# Work instructions
Your answer must be an exact transcription of every record.

(Dataset entries)
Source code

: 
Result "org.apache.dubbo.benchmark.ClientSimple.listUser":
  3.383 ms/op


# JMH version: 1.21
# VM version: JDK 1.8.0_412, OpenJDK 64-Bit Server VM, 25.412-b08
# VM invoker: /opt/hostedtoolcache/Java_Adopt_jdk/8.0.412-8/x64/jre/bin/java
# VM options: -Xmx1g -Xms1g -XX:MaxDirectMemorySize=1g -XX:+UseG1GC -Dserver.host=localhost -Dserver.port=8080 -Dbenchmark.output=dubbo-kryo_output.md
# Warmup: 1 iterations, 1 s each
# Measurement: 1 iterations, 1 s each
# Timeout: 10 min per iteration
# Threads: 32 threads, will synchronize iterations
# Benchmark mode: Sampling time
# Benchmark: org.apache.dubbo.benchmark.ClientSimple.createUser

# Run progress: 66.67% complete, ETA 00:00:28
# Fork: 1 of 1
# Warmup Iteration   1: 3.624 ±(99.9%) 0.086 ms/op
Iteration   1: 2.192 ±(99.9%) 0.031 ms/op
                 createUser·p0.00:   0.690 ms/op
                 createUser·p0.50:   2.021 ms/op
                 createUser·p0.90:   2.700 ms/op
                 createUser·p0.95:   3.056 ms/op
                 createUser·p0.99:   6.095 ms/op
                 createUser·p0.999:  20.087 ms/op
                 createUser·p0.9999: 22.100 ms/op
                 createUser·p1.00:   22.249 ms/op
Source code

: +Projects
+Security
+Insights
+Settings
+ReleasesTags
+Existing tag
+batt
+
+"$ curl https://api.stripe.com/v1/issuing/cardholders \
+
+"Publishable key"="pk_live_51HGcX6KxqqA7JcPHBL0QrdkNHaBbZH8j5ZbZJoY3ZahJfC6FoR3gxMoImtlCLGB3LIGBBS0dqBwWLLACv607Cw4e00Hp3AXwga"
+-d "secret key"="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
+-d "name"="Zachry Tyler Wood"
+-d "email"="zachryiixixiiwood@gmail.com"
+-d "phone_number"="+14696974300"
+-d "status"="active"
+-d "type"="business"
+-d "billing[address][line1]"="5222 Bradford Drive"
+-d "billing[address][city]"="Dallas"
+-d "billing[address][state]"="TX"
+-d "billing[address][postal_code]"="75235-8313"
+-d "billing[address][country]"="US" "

# Reply
Source code

: 
Result "org.apache.dubbo.benchmark.ClientSimple.listUser":
  3.383 ms/op


# JMH version: 1.21
# VM version: JDK 1.8.0_412, OpenJDK 64-Bit Server VM, 25.412-b08
# VM invoker: /opt/hostedtoolcache/Java_Adopt_jdk/8.0.412-8/x64/jre/bin/java
# VM options: -Xmx1g -Xms1g -XX:MaxDirectMemorySize=1g -XX:+UseG1GC -Dserver.host=localhost -Dserver.port=8080 -Dbenchmark.output=dubbo-kryo_output.md
# Warmup: 1 iterations, 1 s each
# Measurement: 1 iterations, 1 s each
# Timeout: 10 min per iteration
# Threads: 32 threads, will synchronize iterations
# Benchmark mode: Sampling time
# Benchmark: org.apache.dubbo.benchmark.ClientSimple.createUser

# Run progress: 66.67% complete, ETA 00:00:28
# Fork: 1 of 1
# Warmup Iteration   1: 3.624 ±(99.9%) 0.086 ms/op
Iteration   1: 2.192 ±(99.9%) 0.031 ms/op
                 createUser·p0.00:   0.690 ms/op
                 createUser·p0.50:   2.021 ms/op
                 createUser·p0.90:   2.700 ms/op
                 createUser·p0.95:   3.056 ms/op
                 createUser·p0.99:   6.095 ms/op
                 createUser·p0.999:  20.087 ms/op
                 createUser·p0.9999: 22.100 ms/op
                 createUser·p1.00:   22.249 ms/op
Source code

: +Projects
+Security
+Insights
+Settings
+ReleasesTags
+Existing tag
+batt
+
+"$ curl https://api.stripe.com/v1/issuing/cardholders \
+
+"Publishable key"="pk_live_51HGcX6KxqqA7JcPHBL0QrdkNHaBbZH8j5ZbZJoY3ZahJfC6FoR3gxMoImtlCLGB3LIGBBS0dqBwWLLACv607Cw4e00Hp3AXwga"
+-d "secret key"="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
+-d "name"="Zachry Tyler Wood"
+-d "email"="zachryiixixiiwood@gmail.com"
+-d "phone_number"="+14696974300"
+-d "status"="active"
+-d "type"="business"
+-d "billing[address][line1]"="5222 Bradford Drive"
+-d "billing[address][city]"="Dallas"
+-d "billing[address][state]"="TX"
+-d "billing[address][postal_code]"="75235-8313"
+-d "billing[address][country]"="US" "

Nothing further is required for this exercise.